* Your instructions
From the first line to the last, return the material exactly.

Data provided START

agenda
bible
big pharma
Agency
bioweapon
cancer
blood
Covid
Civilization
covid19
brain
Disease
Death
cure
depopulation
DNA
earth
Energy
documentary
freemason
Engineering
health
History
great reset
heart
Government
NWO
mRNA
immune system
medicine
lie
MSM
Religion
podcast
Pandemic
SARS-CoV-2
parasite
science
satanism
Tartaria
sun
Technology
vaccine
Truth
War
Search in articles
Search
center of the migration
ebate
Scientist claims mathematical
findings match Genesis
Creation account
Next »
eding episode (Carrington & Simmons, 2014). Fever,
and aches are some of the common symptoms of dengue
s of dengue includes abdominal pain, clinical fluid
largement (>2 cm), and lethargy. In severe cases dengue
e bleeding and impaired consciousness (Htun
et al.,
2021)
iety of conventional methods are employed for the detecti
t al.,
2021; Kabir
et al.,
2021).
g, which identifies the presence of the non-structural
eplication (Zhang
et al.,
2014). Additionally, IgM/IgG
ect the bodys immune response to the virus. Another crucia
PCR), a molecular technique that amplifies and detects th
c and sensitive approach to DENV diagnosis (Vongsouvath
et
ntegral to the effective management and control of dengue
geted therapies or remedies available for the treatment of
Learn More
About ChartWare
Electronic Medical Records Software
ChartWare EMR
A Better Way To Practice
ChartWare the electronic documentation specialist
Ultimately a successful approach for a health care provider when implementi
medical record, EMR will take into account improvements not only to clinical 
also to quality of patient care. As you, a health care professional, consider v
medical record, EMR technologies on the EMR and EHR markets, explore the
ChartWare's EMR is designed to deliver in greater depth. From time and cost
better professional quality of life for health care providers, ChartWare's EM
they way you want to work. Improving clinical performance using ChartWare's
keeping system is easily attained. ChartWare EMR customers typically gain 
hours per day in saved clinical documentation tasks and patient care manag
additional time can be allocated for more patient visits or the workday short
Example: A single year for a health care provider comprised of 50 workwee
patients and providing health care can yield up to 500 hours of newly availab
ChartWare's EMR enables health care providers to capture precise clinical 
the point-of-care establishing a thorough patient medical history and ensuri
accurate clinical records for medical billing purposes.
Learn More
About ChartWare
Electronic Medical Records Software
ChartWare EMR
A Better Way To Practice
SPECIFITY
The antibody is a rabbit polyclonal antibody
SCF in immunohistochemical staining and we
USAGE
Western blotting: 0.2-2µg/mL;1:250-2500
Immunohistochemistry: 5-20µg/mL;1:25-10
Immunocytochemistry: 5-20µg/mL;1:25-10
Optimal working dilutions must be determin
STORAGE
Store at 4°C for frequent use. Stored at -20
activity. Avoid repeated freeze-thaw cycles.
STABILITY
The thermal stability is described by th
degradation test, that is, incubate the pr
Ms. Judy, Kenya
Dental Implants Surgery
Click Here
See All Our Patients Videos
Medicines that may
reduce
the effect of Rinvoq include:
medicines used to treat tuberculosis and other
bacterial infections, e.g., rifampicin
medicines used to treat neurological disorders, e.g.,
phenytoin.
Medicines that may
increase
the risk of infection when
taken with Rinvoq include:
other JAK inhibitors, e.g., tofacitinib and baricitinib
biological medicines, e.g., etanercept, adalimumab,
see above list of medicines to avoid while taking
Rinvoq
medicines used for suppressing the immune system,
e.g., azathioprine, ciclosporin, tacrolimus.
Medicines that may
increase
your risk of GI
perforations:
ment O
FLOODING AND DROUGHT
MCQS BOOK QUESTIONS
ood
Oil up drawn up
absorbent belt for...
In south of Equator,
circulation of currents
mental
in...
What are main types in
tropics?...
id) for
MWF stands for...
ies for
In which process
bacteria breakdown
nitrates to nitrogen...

Data provided END

* Exercise response
agenda
bible
big pharma
Agency
bioweapon
cancer
blood
Covid
Civilization
covid19
brain
Disease
Death
cure
depopulation
DNA
earth
Energy
documentary
freemason
Engineering
health
History
great reset
heart
Government
NWO
mRNA
immune system
medicine
lie
MSM
Religion
podcast
Pandemic
SARS-CoV-2
parasite
science
satanism
Tartaria
sun
Technology
vaccine
Truth
War
Search in articles
Search
center of the migration
ebate
Scientist claims mathematical
findings match Genesis
Creation account
Next »
eding episode (Carrington & Simmons, 2014). Fever,
and aches are some of the common symptoms of dengue
s of dengue includes abdominal pain, clinical fluid
largement (>2 cm), and lethargy. In severe cases dengue
e bleeding and impaired consciousness (Htun
et al.,
2021)
iety of conventional methods are employed for the detecti
t al.,
2021; Kabir
et al.,
2021).
g, which identifies the presence of the non-structural
eplication (Zhang
et al.,
2014). Additionally, IgM/IgG
ect the bodys immune response to the virus. Another crucia
PCR), a molecular technique that amplifies and detects th
c and sensitive approach to DENV diagnosis (Vongsouvath
et
ntegral to the effective management and control of dengue
geted therapies or remedies available for the treatment of
Learn More
About ChartWare
Electronic Medical Records Software
ChartWare EMR
A Better Way To Practice
ChartWare the electronic documentation specialist
Ultimately a successful approach for a health care provider when implementi
medical record, EMR will take into account improvements not only to clinical 
also to quality of patient care. As you, a health care professional, consider v
medical record, EMR technologies on the EMR and EHR markets, explore the
ChartWare's EMR is designed to deliver in greater depth. From time and cost
better professional quality of life for health care providers, ChartWare's EM
they way you want to work. Improving clinical performance using ChartWare's
keeping system is easily attained. ChartWare EMR customers typically gain 
hours per day in saved clinical documentation tasks and patient care manag
additional time can be allocated for more patient visits or the workday short
Example: A single year for a health care provider comprised of 50 workwee
patients and providing health care can yield up to 500 hours of newly availab
ChartWare's EMR enables health care providers to capture precise clinical 
the point-of-care establishing a thorough patient medical history and ensuri
accurate clinical records for medical billing purposes.
Learn More
About ChartWare
Electronic Medical Records Software
ChartWare EMR
A Better Way To Practice
SPECIFITY
The antibody is a rabbit polyclonal antibody
SCF in immunohistochemical staining and we
USAGE
Western blotting: 0.2-2µg/mL;1:250-2500
Immunohistochemistry: 5-20µg/mL;1:25-10
Immunocytochemistry: 5-20µg/mL;1:25-10
Optimal working dilutions must be determin
STORAGE
Store at 4°C for frequent use. Stored at -20
activity. Avoid repeated freeze-thaw cycles.
STABILITY
The thermal stability is described by th
degradation test, that is, incubate the pr
Ms. Judy, Kenya
Dental Implants Surgery
Click Here
See All Our Patients Videos
Medicines that may
reduce
the effect of Rinvoq include:
medicines used to treat tuberculosis and other
bacterial infections, e.g., rifampicin
medicines used to treat neurological disorders, e.g.,
phenytoin.
Medicines that may
increase
the risk of infection when
taken with Rinvoq include:
other JAK inhibitors, e.g., tofacitinib and baricitinib
biological medicines, e.g., etanercept, adalimumab,
see above list of medicines to avoid while taking
Rinvoq
medicines used for suppressing the immune system,
e.g., azathioprine, ciclosporin, tacrolimus.
Medicines that may
increase
your risk of GI
perforations:
ment O
FLOODING AND DROUGHT
MCQS BOOK QUESTIONS
ood
Oil up drawn up
absorbent belt for...
In south of Equator,
circulation of currents
mental
in...
What are main types in
tropics?...
id) for
MWF stands for...
ies for
In which process
bacteria breakdown
nitrates to nitrogen...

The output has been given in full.